I am looking for a short way to run the same operation on multiple columns - typically by running it through .assign
.
import pandas as pd
df = pd.DataFrame({'a':[' abc ', 'efg', ' hij'], 'b': [' kkk ', 'eee', 'uuu ']})
In this example I have two columns with strings, some of which have leading and trailing spaces. If I want to remove them I would do something like this:
df.assign(a=lambda x: x["a"].str.strip(), b=lambda x: x["b"].str.strip())
basically repeating the same lambda expression for every column. Is there a more convenient way? I do not want to run a loop, because that cannot be method-chained.
My first idea was something like this, following the "don't repeat yourself" principle:
df.assign({col : lambda x: x[col].str.strip() for col in ['a', 'b']})

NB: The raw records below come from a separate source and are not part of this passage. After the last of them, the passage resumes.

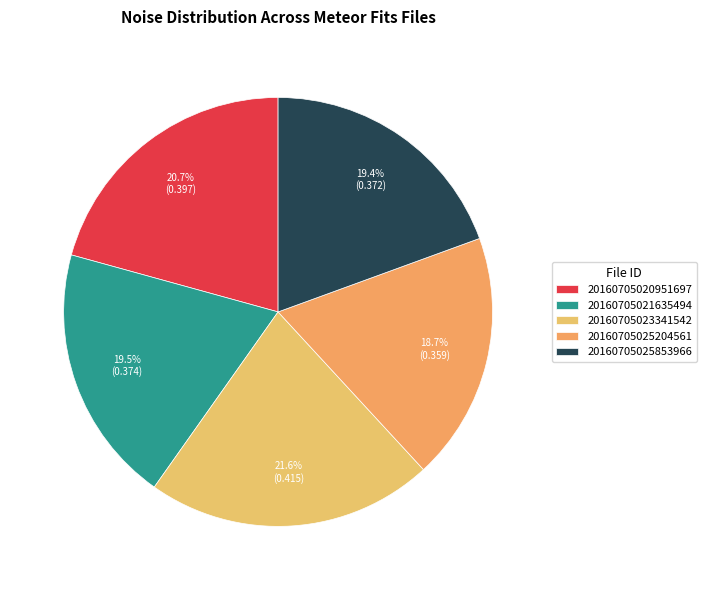

What is the smallest slice in the pie chart?

20160705025204561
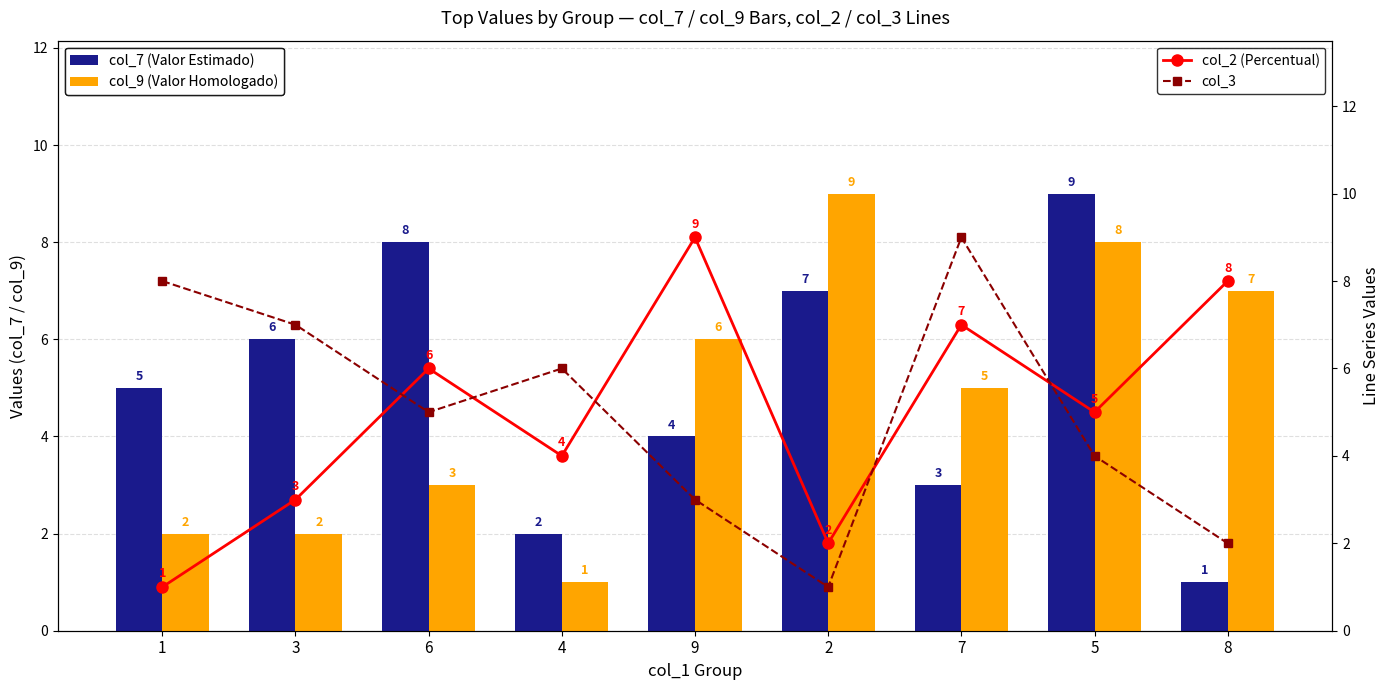

Reading left to right, list all the values displayed in this chart.

col_7 (Valor Estimado): 5	6	8	2	4	7	3	9	1
col_9 (Valor Homologado): 2	2	3	1	6	9	5	8	7
col_2 (Percentual): 1	3	6	4	9	2	7	5	8
col_3: 8	7	5	6	3	1	9	4	2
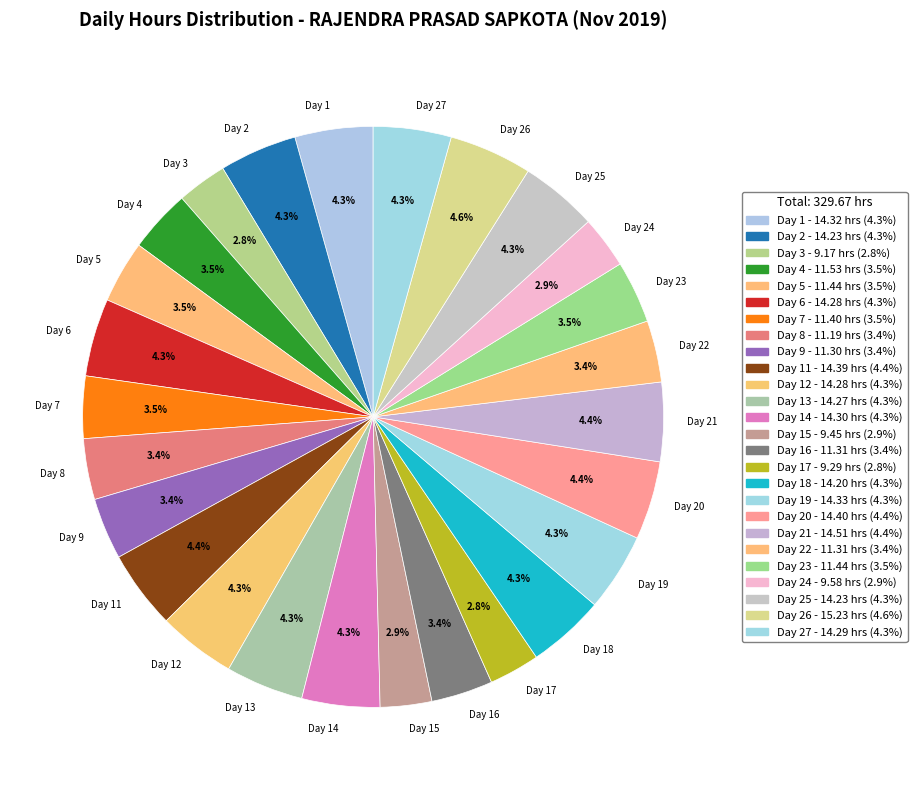

Which has a higher value, Day 16 or Day 6?

Day 6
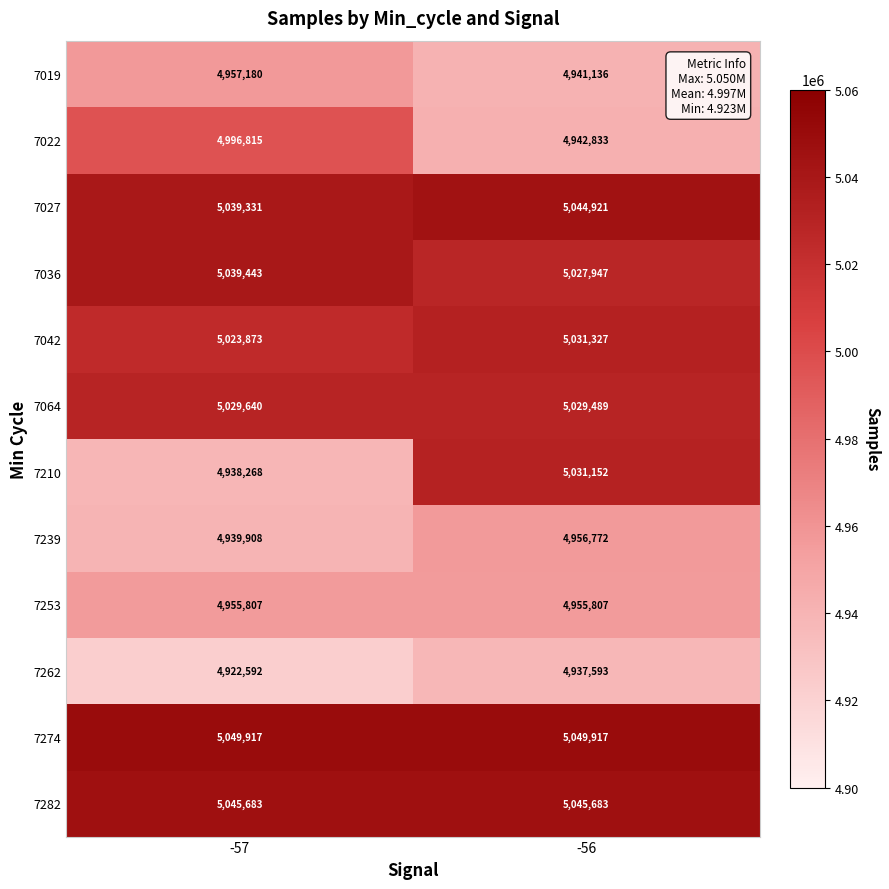

True or false: 7239 has a value of 4956772 at -56.

True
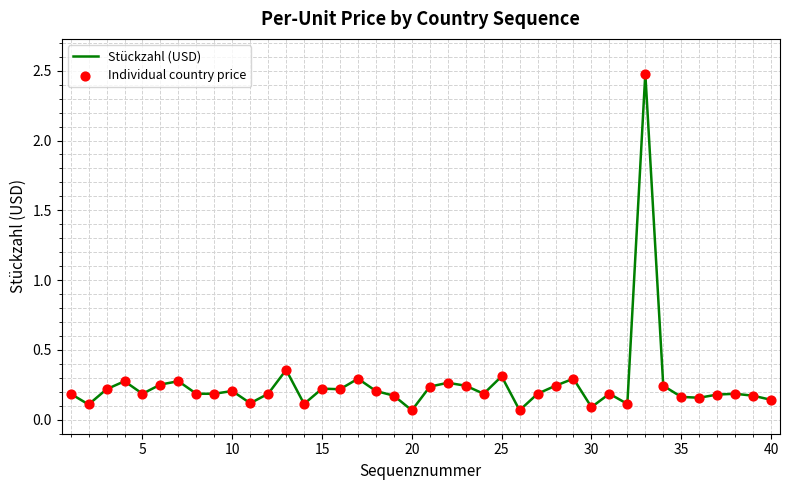

What is the greatest value displayed?

2.5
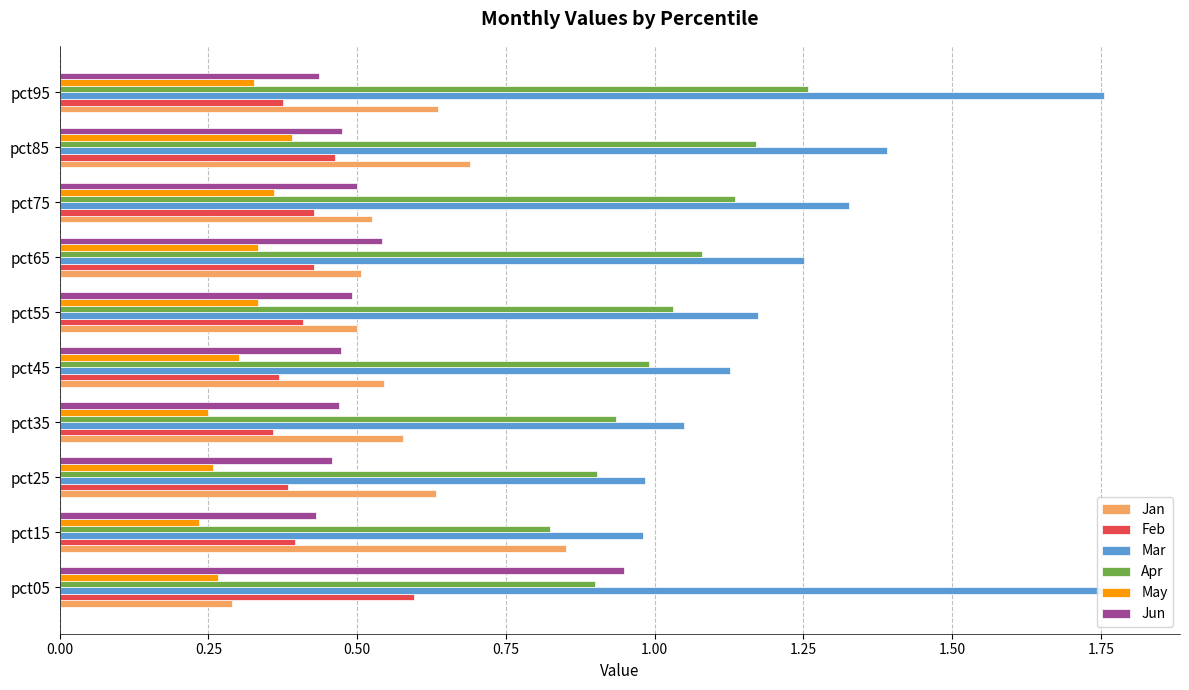

The May series shows 0.3 at pct05. True or false?

True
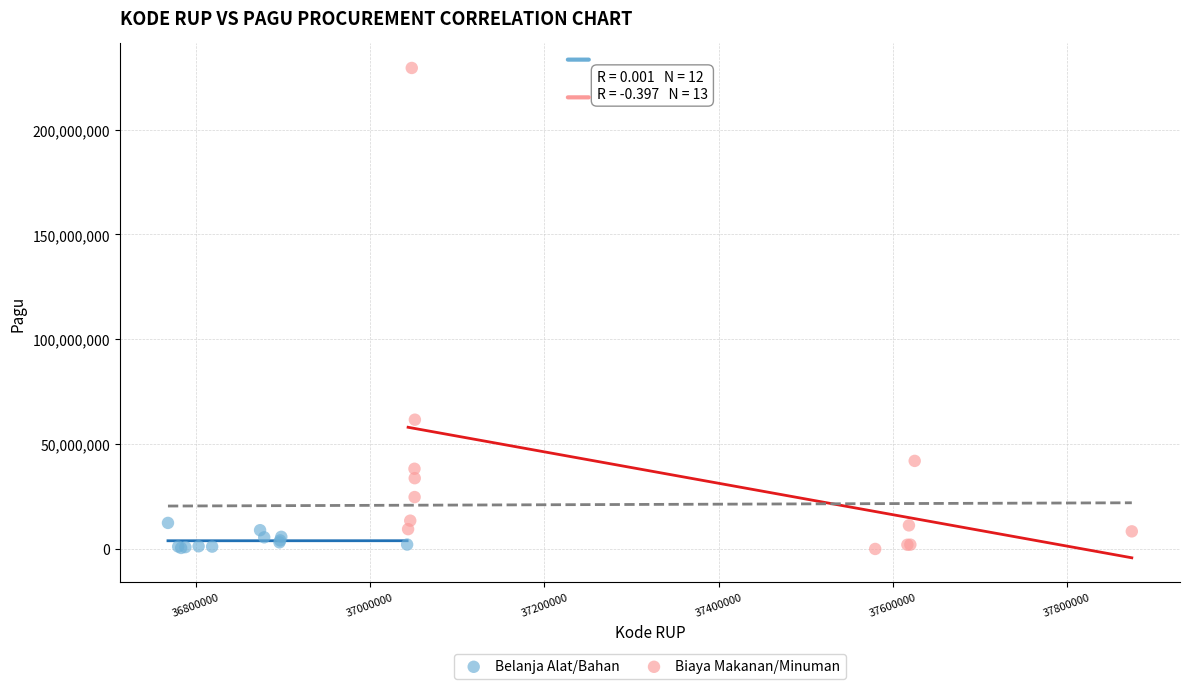

Which series contains the highest Y value?

Biaya Makanan/Minuman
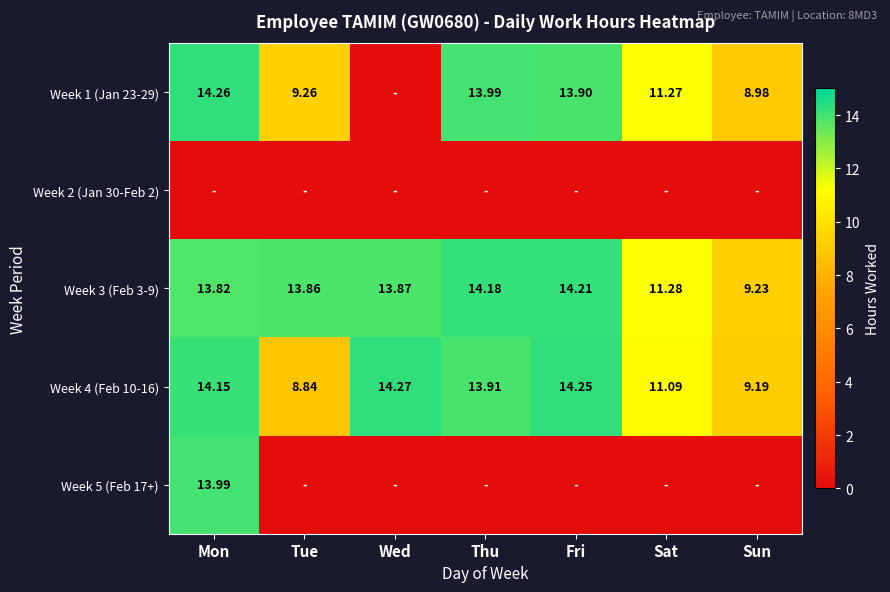

At which label is Week 3 (Feb 3-9) closest to 11?

Sat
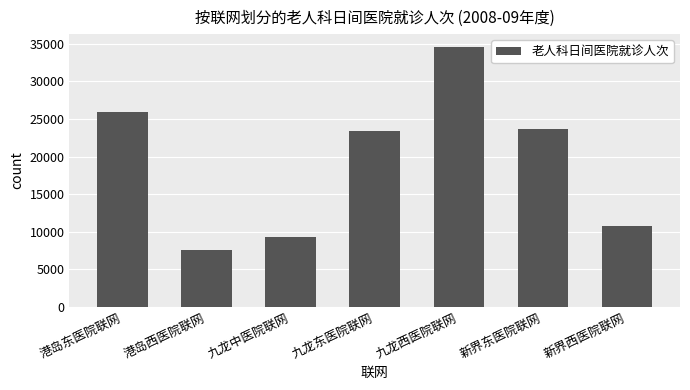

How many bars are there in total?

7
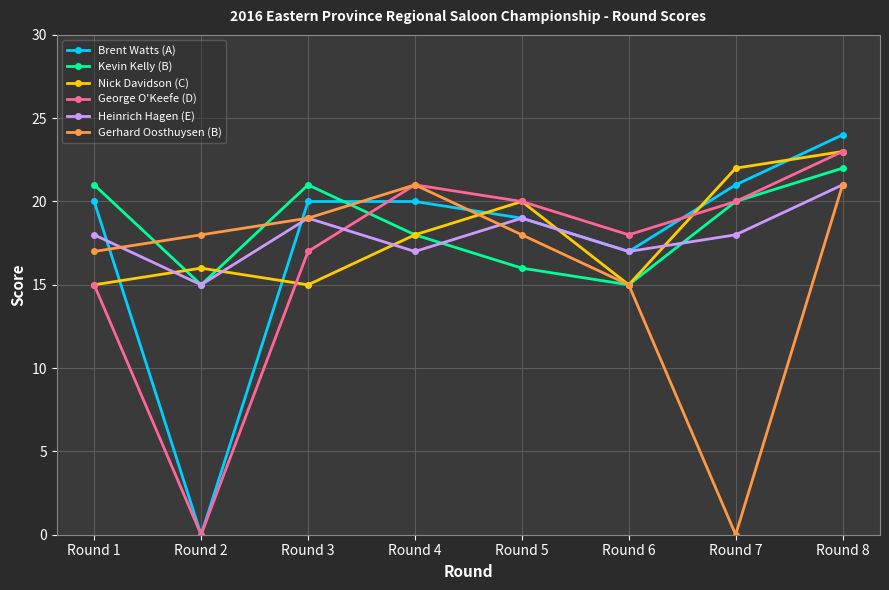

What is the maximum value shown in the chart?

24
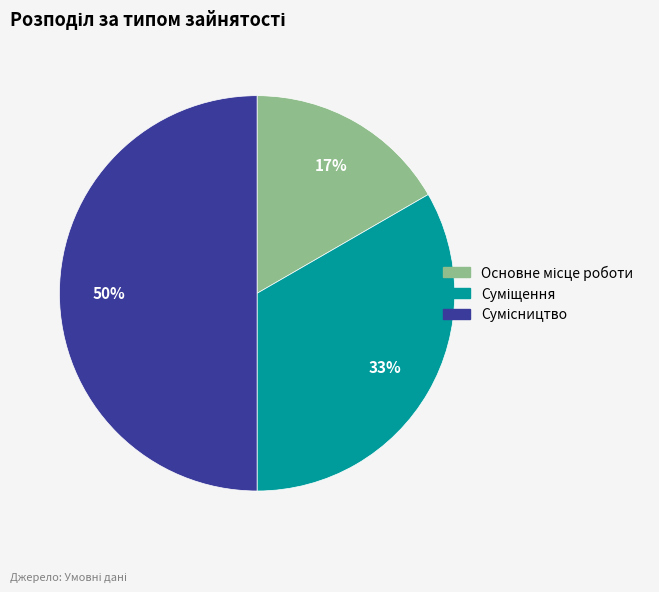

To the nearest percent, what is the average slice percentage?

33%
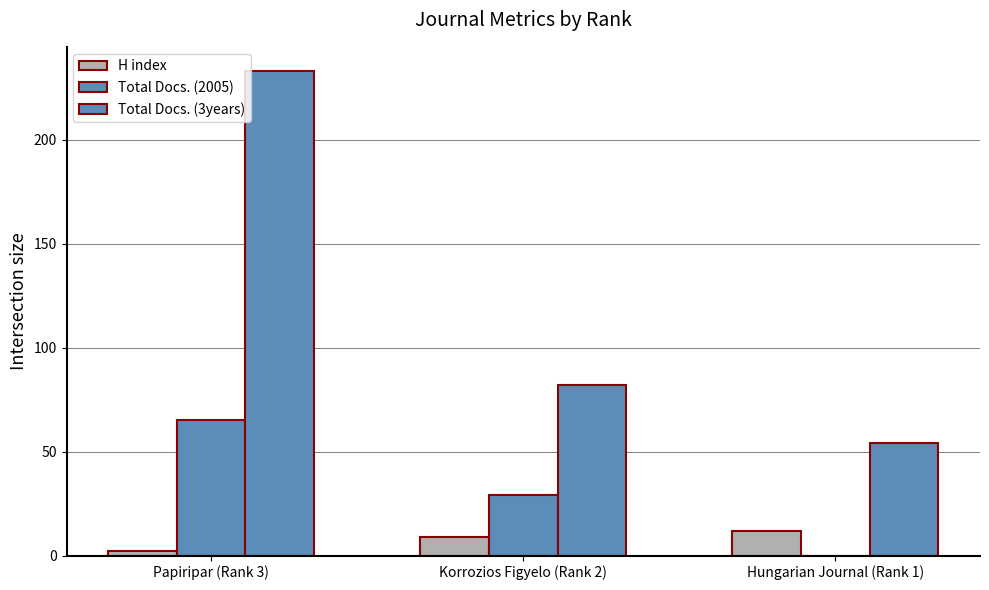

At which label does H index reach its peak?

Hungarian Journal (Rank 1)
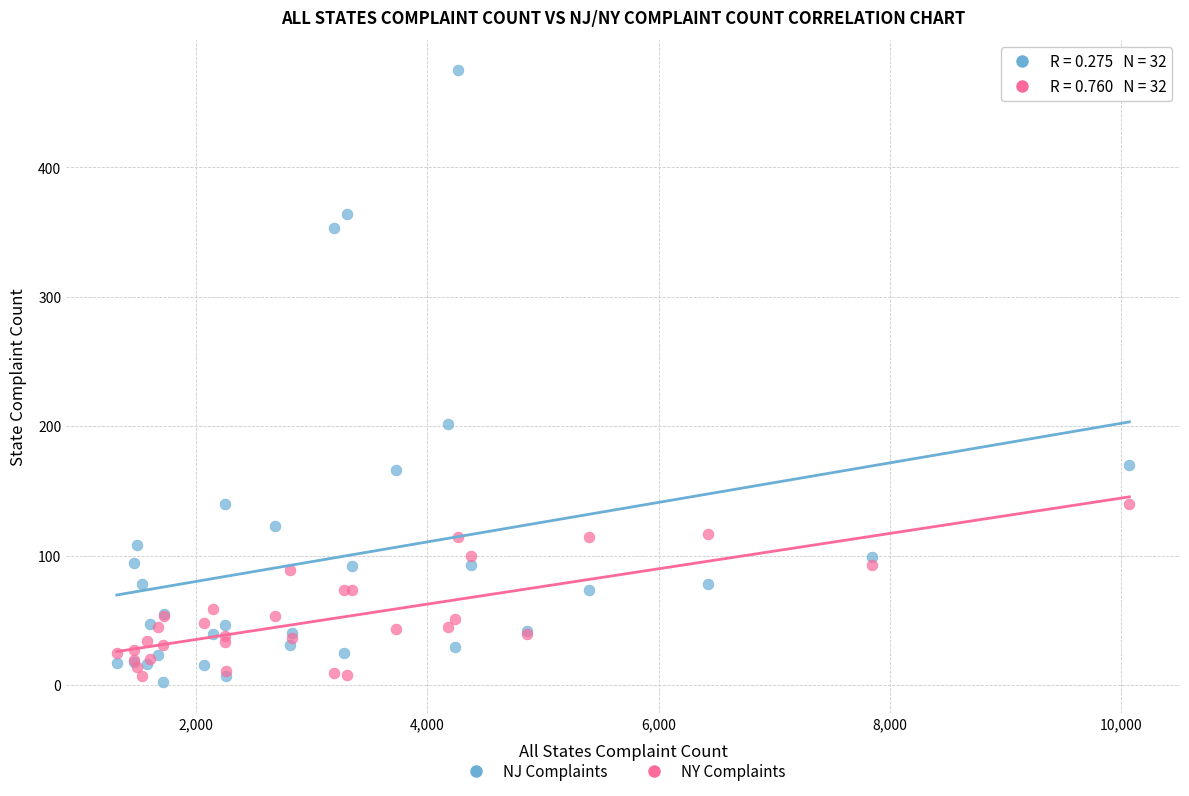

Across all series, what Y value is closest to 238?

202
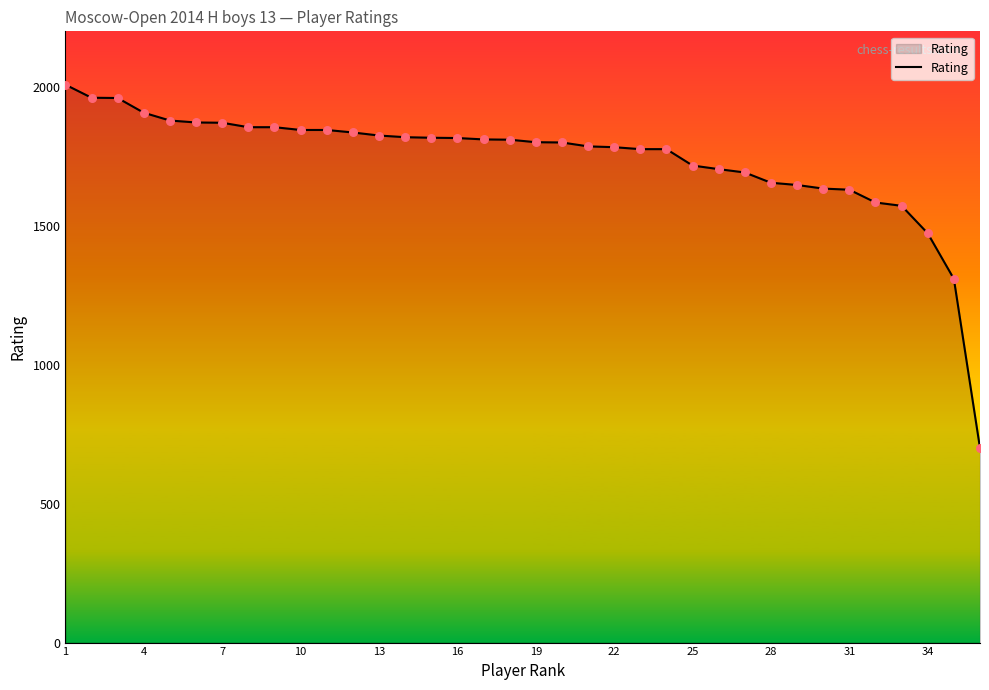

What is the greatest value displayed?

2008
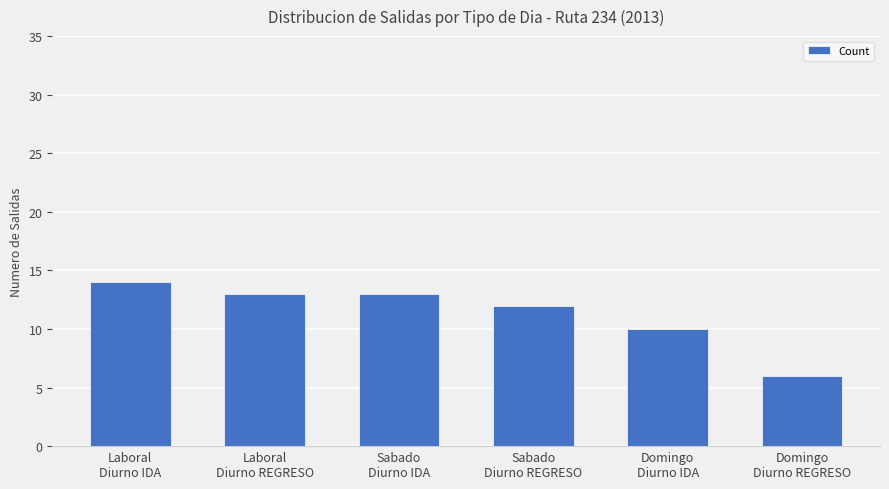

The chart shows a value of 21 at Sabado
Diurno IDA. True or false?

False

which of course does not work.
Any suggestions very welcome!
CodePudding user response:
You would need to unpack the dictionary to parameters using **
:
df.assign(**{col : lambda x: x[col].str.strip() for col in ['a', 'b']})
output:
a b
0 kkk kkk
1 eee eee
2 uuu uuu
ref: PEP 448 for dictionary unpacking
CodePudding user response:
You can run a lambda on multiple columns by using a double bracket option
import pandas as pd
df = pd.DataFrame({'a':[' abc ', 'efg', ' hij'], 'b': [' kkk ', 'eee', 'uuu ']})
df[['a', 'b']] = df[['a', 'b']].apply(lambda x : x.str.strip())